» Actions to take:
1. Answer these from the passage about young adult patients:
(a) What do some patients use to anesthetize themselves?
(b) What supervised many of them while they were growing up?
(c) What does the passage say keeping commitment is as reliable as?
2. In the passage about young adult patients, list each thing the patients describe in the sentence that begins "They describe the chaos".
3. Carry on with the passage about young adult patients, starting after its last sentence.

══ Text under study

My clinic day increasingly is filled with the detritus of failed and failing relationships. Too many of my young adult patients who describe symptoms of depression and anxiety struggle with whether they want to continue to live at all, sometimes expressing their misery in escalating self harming behaviors or anesthetizing with alcohol or recreational drugs. They describe the chaos of parents living sequentially with multiple partners, of no certain “home” outside their school dorm or apartment, unsolvable complications with half- and step- sibling relationships, and all too frequently financial uncertainty. Many grew up supervised by TV and computer games rather than being held accountable to (mostly absent) parental expectations. They are more comfortable with on-line communication than risk being truthful about who they really are with flesh and blood people they see every day. They fear failure as they have seldom been allowed to make mistakes and subsequently experience forgiveness and grace from those who love them. They are emotional orphans.

In short, they know little about how love manifests through self-sacrifice and faithfulness.

Keeping commitment becomes the light that illuminates our lives, as reliable as the fact the sun rises every morning.

At least on that we can depend.

════
══ Record set

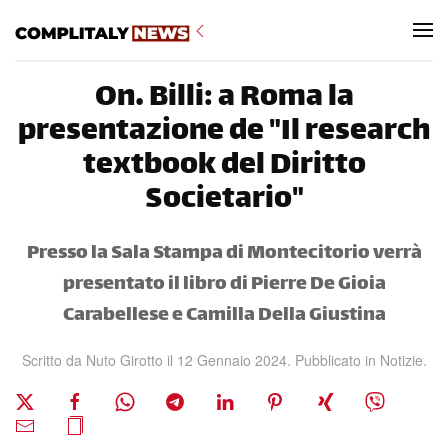
Skip to main content
On. Billi: a Roma la
presentazione de "Il research
textbook del Diritto
Societario"
Presso la Sala Stampa di Montecitorio verrà
presentato il libro di Pierre De Gioia
Carabellese e Camilla Della Giustina
Scritto da Nuto Girotto il
12 Gennaio 2024
. Pubblicato in
Notizie
.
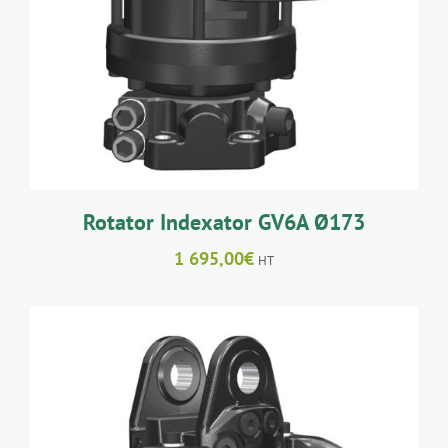
Rotator Indexator GV6A Ø173
1 695,00
€
HT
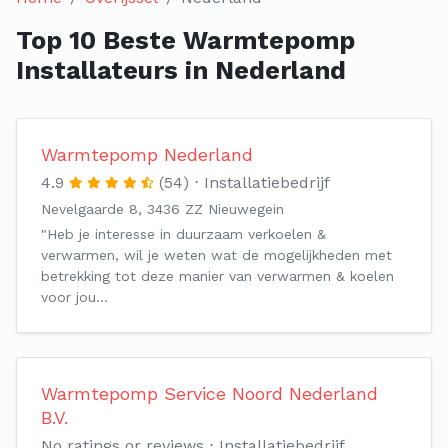
Top 10 Beste Warmtepomp
Installateurs in Nederland
Warmtepomp Nederland
4.9
(54)
Installatiebedrijf
Nevelgaarde 8, 3436 ZZ Nieuwegein
"Heb je interesse in duurzaam verkoelen &
verwarmen, wil je weten wat de mogelijkheden met
betrekking tot deze manier van verwarmen & koelen
voor jou…
Warmtepomp Service Noord Nederland
B.V.
No ratings or reviews
Installatiebedrijf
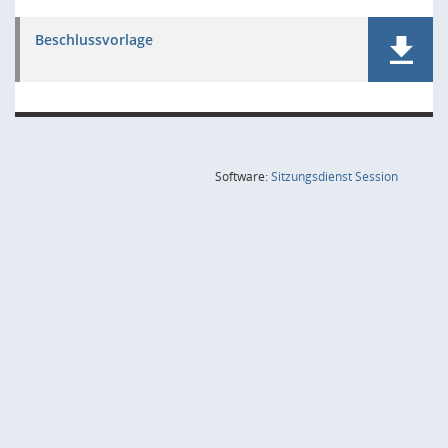
Beschlussvorlage
(Wird in
Software:
Sitzungsdienst
Session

════

» Answers for the tasks:
1.
(a) Alcohol or recreational drugs.
(b) TV and computer games.
(c) The fact the sun rises every morning.

2.
- Parents living sequentially with multiple partners
- No certain "home" outside their school dorm or apartment
- Unsolvable complications with half- and step-sibling relationships
- Financial uncertainty, all too frequently

3.
Dust to Dust

Over the last several weeks on the farm we have been running low on wood shavings, the absorbent bedding we use to cover the horse stall floors in the barns. In the winter, the animals, due to the cold and rainy weather, spend a significant part of the week indoors, so their bedding is important for their comfort and for the ease of cleaning every night after we get home from work. The large truck load of shavings we had delivered into our shavings shed last summer was rapidly diminishing to the last few wheelbarrow loads so I called the shavings company we’ve happily dealt with for twenty years to request a new delivery. As is the case when local sawmills are slow in the winter due to less demand for lumber, I knew there would be a wait but it is worth it to get the perfect load: large fluffy shavings with no dust for a feather light and cushiony bed for our horses.

It arrived today while we were at work and I hurried outside in the dark after dinner to admire the shavings shed once again filled to the brim. As I got closer and turned on the barnyard vapor light, my heart sank. This was no load of shavings–typically aromatic curly remnant wood flakes. This was a building full of sawdust powder–way too fine, heavy in the shovel and extremely dusty. In short, it was several tons of a mess that I could not undo or send back and now have to deal with. What the sawmill had cast off as leftover waste product has become my ten foot high mountain of recycled regret.

This pulverized stuff is not fit for man nor beast. It gets into noses and lungs, irritates eyes and gets swallowed down with hay. I’m sick with disappointment. It was all I could do to haul it into the barn and watch the dust clouds go airborne as I spread it in the stalls. My poor horses wonder why I’ve condemned them to eat from a dust bowl. It is bitter irony that I’m paying good money for something that was to help me keep things clean when the reality is that it will make things so much harder to keep clean.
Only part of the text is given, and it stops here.